== Your tasks ==
#1 Check three statements against the passage below about forests: (a) The fungal network linking trees is known as the Wood Wide Web. (b) Trees mostly compete with one another all the time. (c) Forests have existed for hundreds of millions of years. Answer yes or no for each, and quote the words from the passage that settle it.
#2 Write what comes next in the passage about forests, picking up after its final sentence.

== Excerpted passage ==
+ + + + +
There is so much going on in the woods, much of it unseen. A New York Times Magazine article titled The Social Life of Forests describes how dynamic and interactive forests really are. Author Ferris Jabr wrote; “An old-growth forest is neither an assemblage of stoic organisms tolerating one another’s presence nor a merciless battle royale. It’s a vast, ancient and intricate society.” He goes on to say; “The trees, understory plants, fungi and microbes in a forest are so thoroughly connected, communicative and codependent that some scientists have described them as superorganisms.”

Fungal strands permeate all forest soils and form a network connecting trees and plants—even different species. This network has come to be called the Wood Wide Web. Trees share resources and information through this web and support one another rather than constantly competing. Mother trees help their offspring to survive. Trees warn each other of impending danger. They communicate on many levels.

Jim Robbins wrote in the New York Times, “We have underestimated the importance of trees. They are not merely pleasant sources of shade, but a potentially major answer to some of our most pressing environmental problems. We take them for granted, but they are a near miracle.”


Most terrestrial wildlife depend on forests. Every time scientists venture into the canopy of an old growth forest, they discover more species. Everything from voles to lemurs, owls to orangutans, depends on forests. We do too. The trees on the mountains surrounding the Gallatin Valley are not just a scenic backdrop or a source of cheap Christmas trees—they are essential to our very survival.

Just because trees cannot travel it does not mean they are not on epic journeys. Forests have been around for tens of millions of years. They travel through the cosmos on planet Earth just as we do, circling the sun and wheeling through the Milky Way.
+ + + + +
== Chart reading exercises ==
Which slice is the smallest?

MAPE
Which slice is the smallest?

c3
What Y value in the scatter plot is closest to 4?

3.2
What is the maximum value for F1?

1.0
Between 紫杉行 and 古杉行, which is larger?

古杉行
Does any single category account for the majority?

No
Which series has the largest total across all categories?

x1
+ + + + +
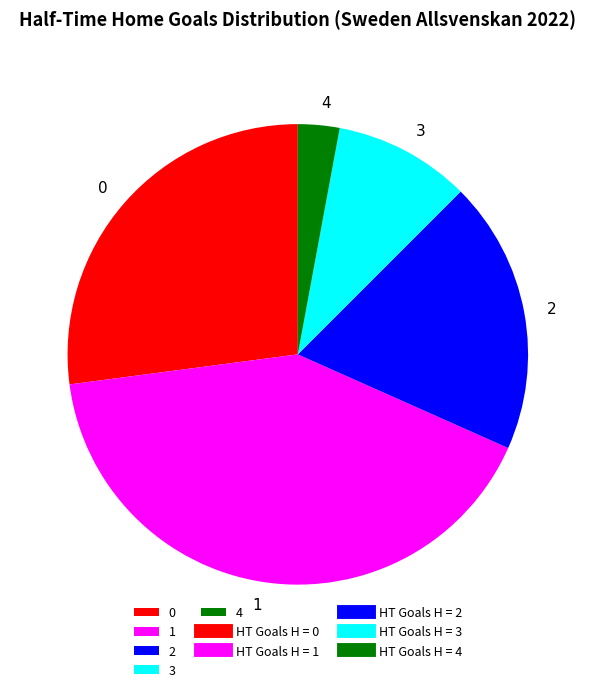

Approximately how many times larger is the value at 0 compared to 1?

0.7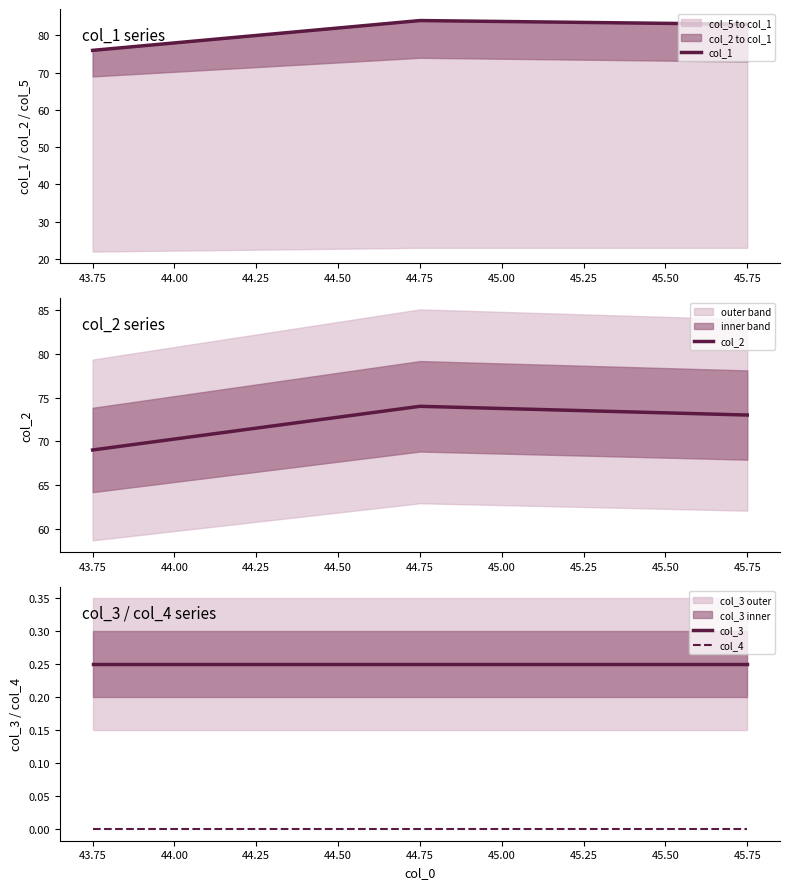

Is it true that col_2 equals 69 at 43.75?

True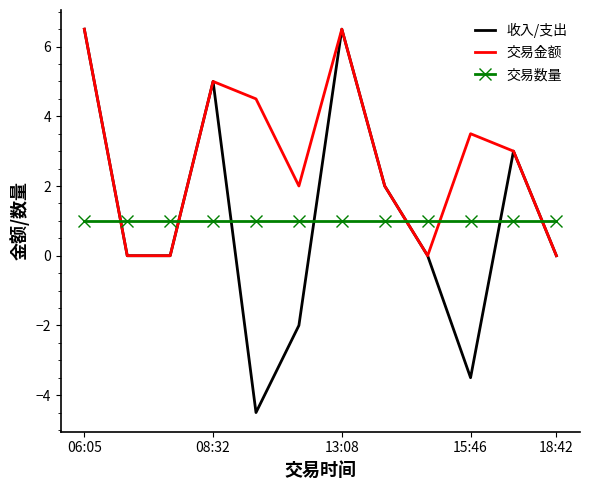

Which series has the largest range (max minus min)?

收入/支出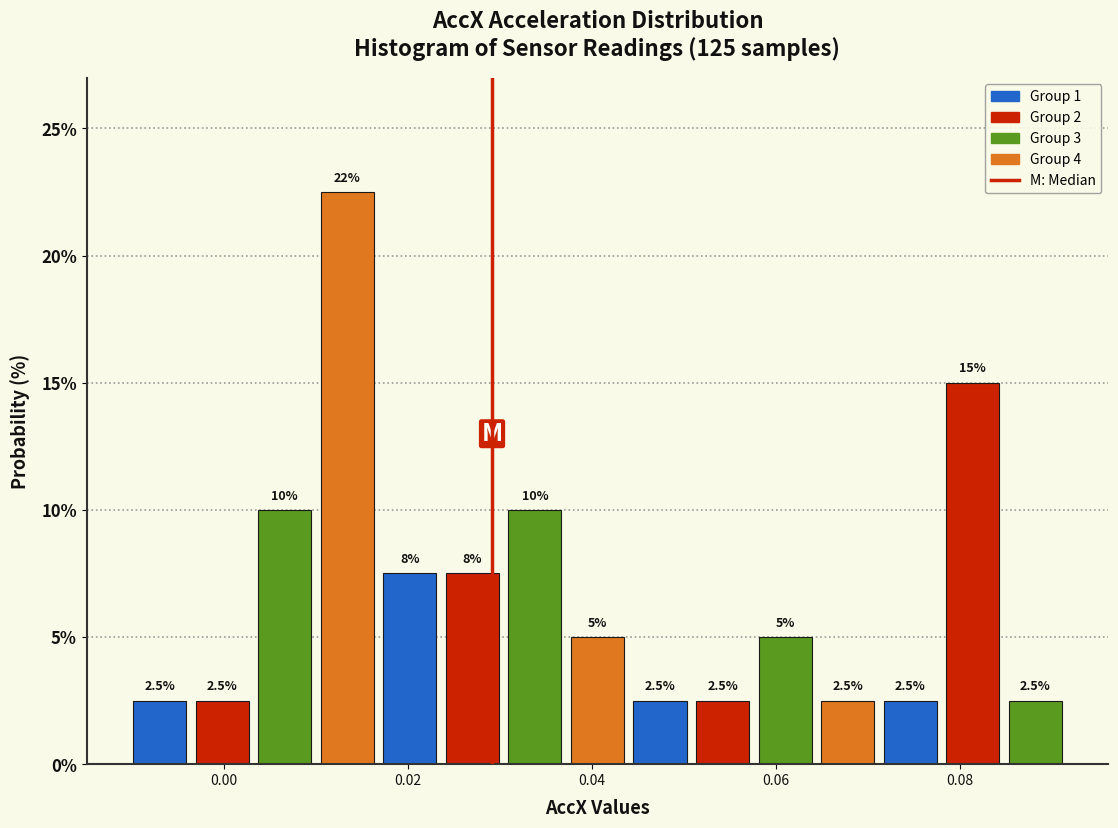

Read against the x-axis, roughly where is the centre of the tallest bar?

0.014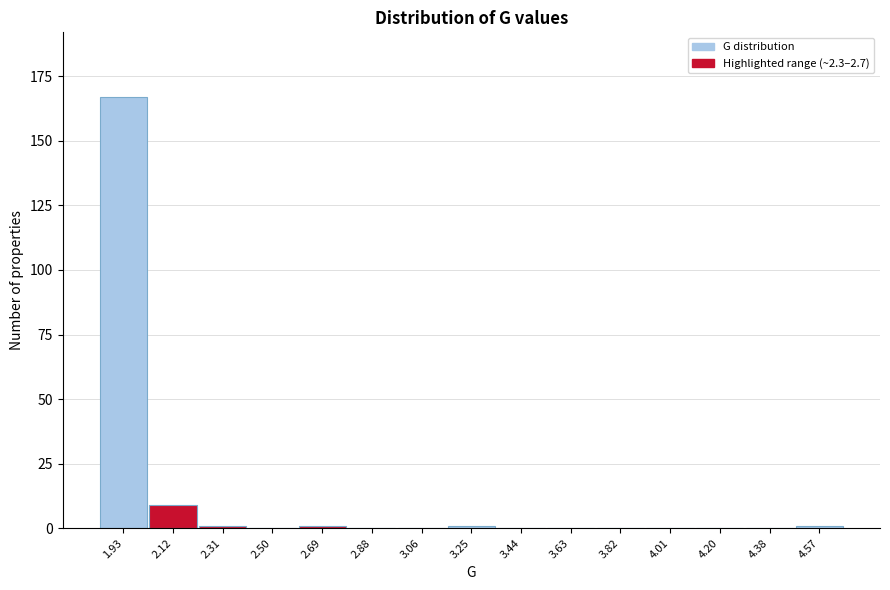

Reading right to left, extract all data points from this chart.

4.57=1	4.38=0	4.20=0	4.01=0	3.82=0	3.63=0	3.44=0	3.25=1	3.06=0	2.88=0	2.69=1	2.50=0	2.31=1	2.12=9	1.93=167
+ + + + +
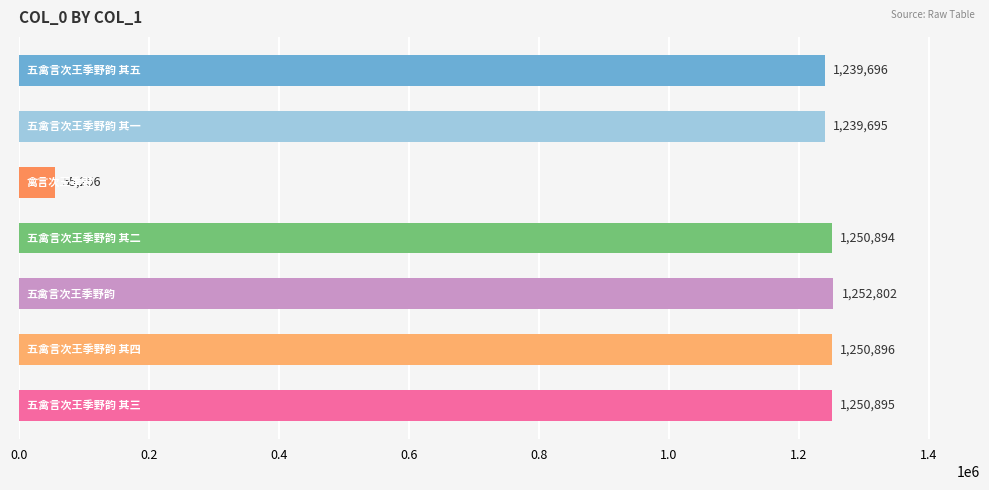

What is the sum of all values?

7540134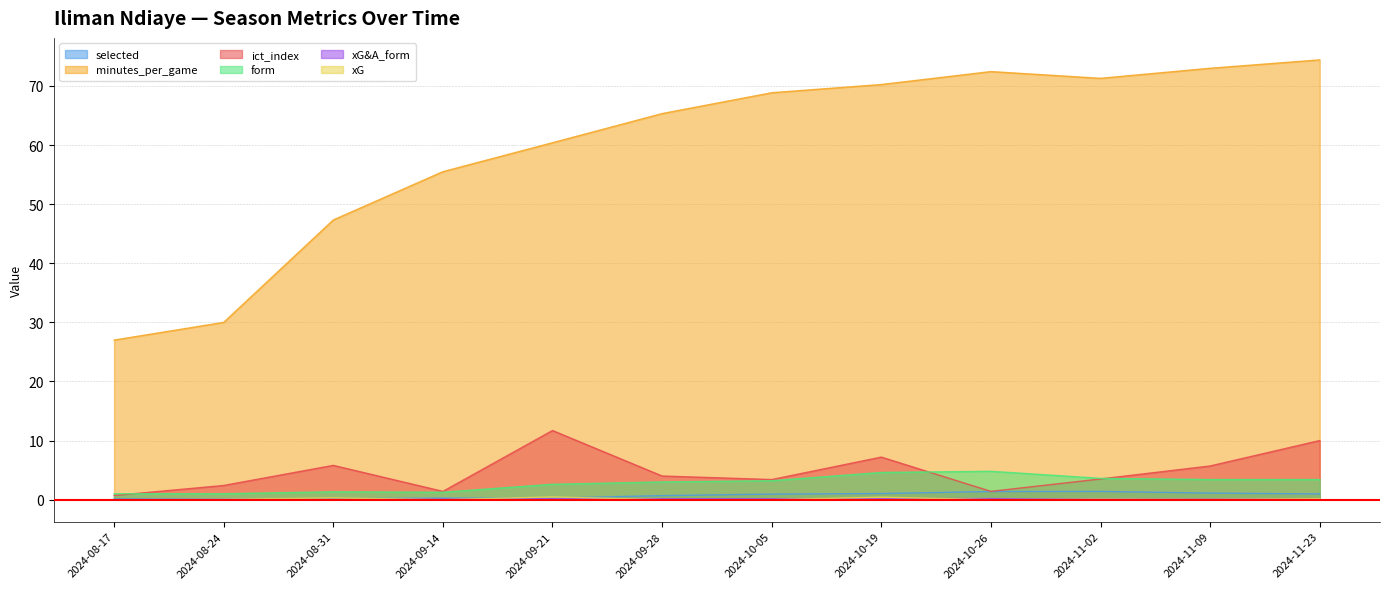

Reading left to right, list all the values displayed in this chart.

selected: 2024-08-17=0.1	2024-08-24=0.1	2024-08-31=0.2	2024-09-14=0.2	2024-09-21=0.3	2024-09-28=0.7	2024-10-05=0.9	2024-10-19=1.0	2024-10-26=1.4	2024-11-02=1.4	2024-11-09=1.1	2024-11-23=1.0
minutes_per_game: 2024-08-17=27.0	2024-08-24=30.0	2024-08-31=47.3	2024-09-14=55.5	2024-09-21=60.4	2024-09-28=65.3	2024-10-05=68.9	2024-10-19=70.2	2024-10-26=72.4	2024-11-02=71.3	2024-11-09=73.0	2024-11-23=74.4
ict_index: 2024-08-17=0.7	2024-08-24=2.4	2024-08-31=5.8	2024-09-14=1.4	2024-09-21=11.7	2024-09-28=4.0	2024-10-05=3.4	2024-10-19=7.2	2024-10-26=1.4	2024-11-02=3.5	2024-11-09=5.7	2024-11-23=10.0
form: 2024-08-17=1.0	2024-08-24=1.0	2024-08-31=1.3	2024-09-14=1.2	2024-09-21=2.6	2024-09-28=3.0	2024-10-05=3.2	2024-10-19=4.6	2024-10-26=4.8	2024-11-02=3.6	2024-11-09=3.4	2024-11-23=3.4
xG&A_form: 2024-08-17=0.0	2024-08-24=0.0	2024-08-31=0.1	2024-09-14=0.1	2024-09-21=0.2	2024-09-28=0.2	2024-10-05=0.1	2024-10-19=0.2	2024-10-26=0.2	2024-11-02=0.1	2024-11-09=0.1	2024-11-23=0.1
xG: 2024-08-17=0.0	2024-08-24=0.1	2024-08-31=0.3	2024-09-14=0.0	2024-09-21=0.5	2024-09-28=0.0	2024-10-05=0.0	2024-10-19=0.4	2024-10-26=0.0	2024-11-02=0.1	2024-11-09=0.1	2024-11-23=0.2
+ + + + +
== Written responses ==
#1
(a) Yes: "This network has come to be called the Wood Wide Web."
(b) No: "Trees share resources and information through this web and support one another rather than constantly competing."
(c) No: "Forests have been around for tens of millions of years."

#2
Forests are also under great pressure from humans. With over 8 billion of us, all natural spaces and systems are in peril. We are losing an estimated 23 million acres of forest worldwide every year. One third of Earth’s forests are gone. We need to be planting trees and protecting old trees, not cutting them down. I’ve spent dozens of hours in the last few weeks writing comments on the US Forest Service’s plans for massive logging projects in Montana. Given that the Forest Service is eager to cut down millions of publicly owned trees, I sure do have job security.

There is hope. New England has gained forest cover in recent decades. Deforested countries like Scotland are planning rewilding and reforestation projects. As the forests return, so does the wildlife. Forests are complex and fascinating systems, with much to teach us about cooperation, evolution, ecology, diversity, longevity and survival. We have hardly scratched the surface of the endless knowledge and inspiration that trees and forests have to offer. John Muir called big trees “Nature’s forest masterpiece,” the greatest of all living things.

Next chance you get, go sit under a tree. Walk through the forest. Think about all that is going on there, seen and unseen. This great green world keeps growing, evolving, expanding, interacting, and existing, as we go about our busy lives, often taking it for granted.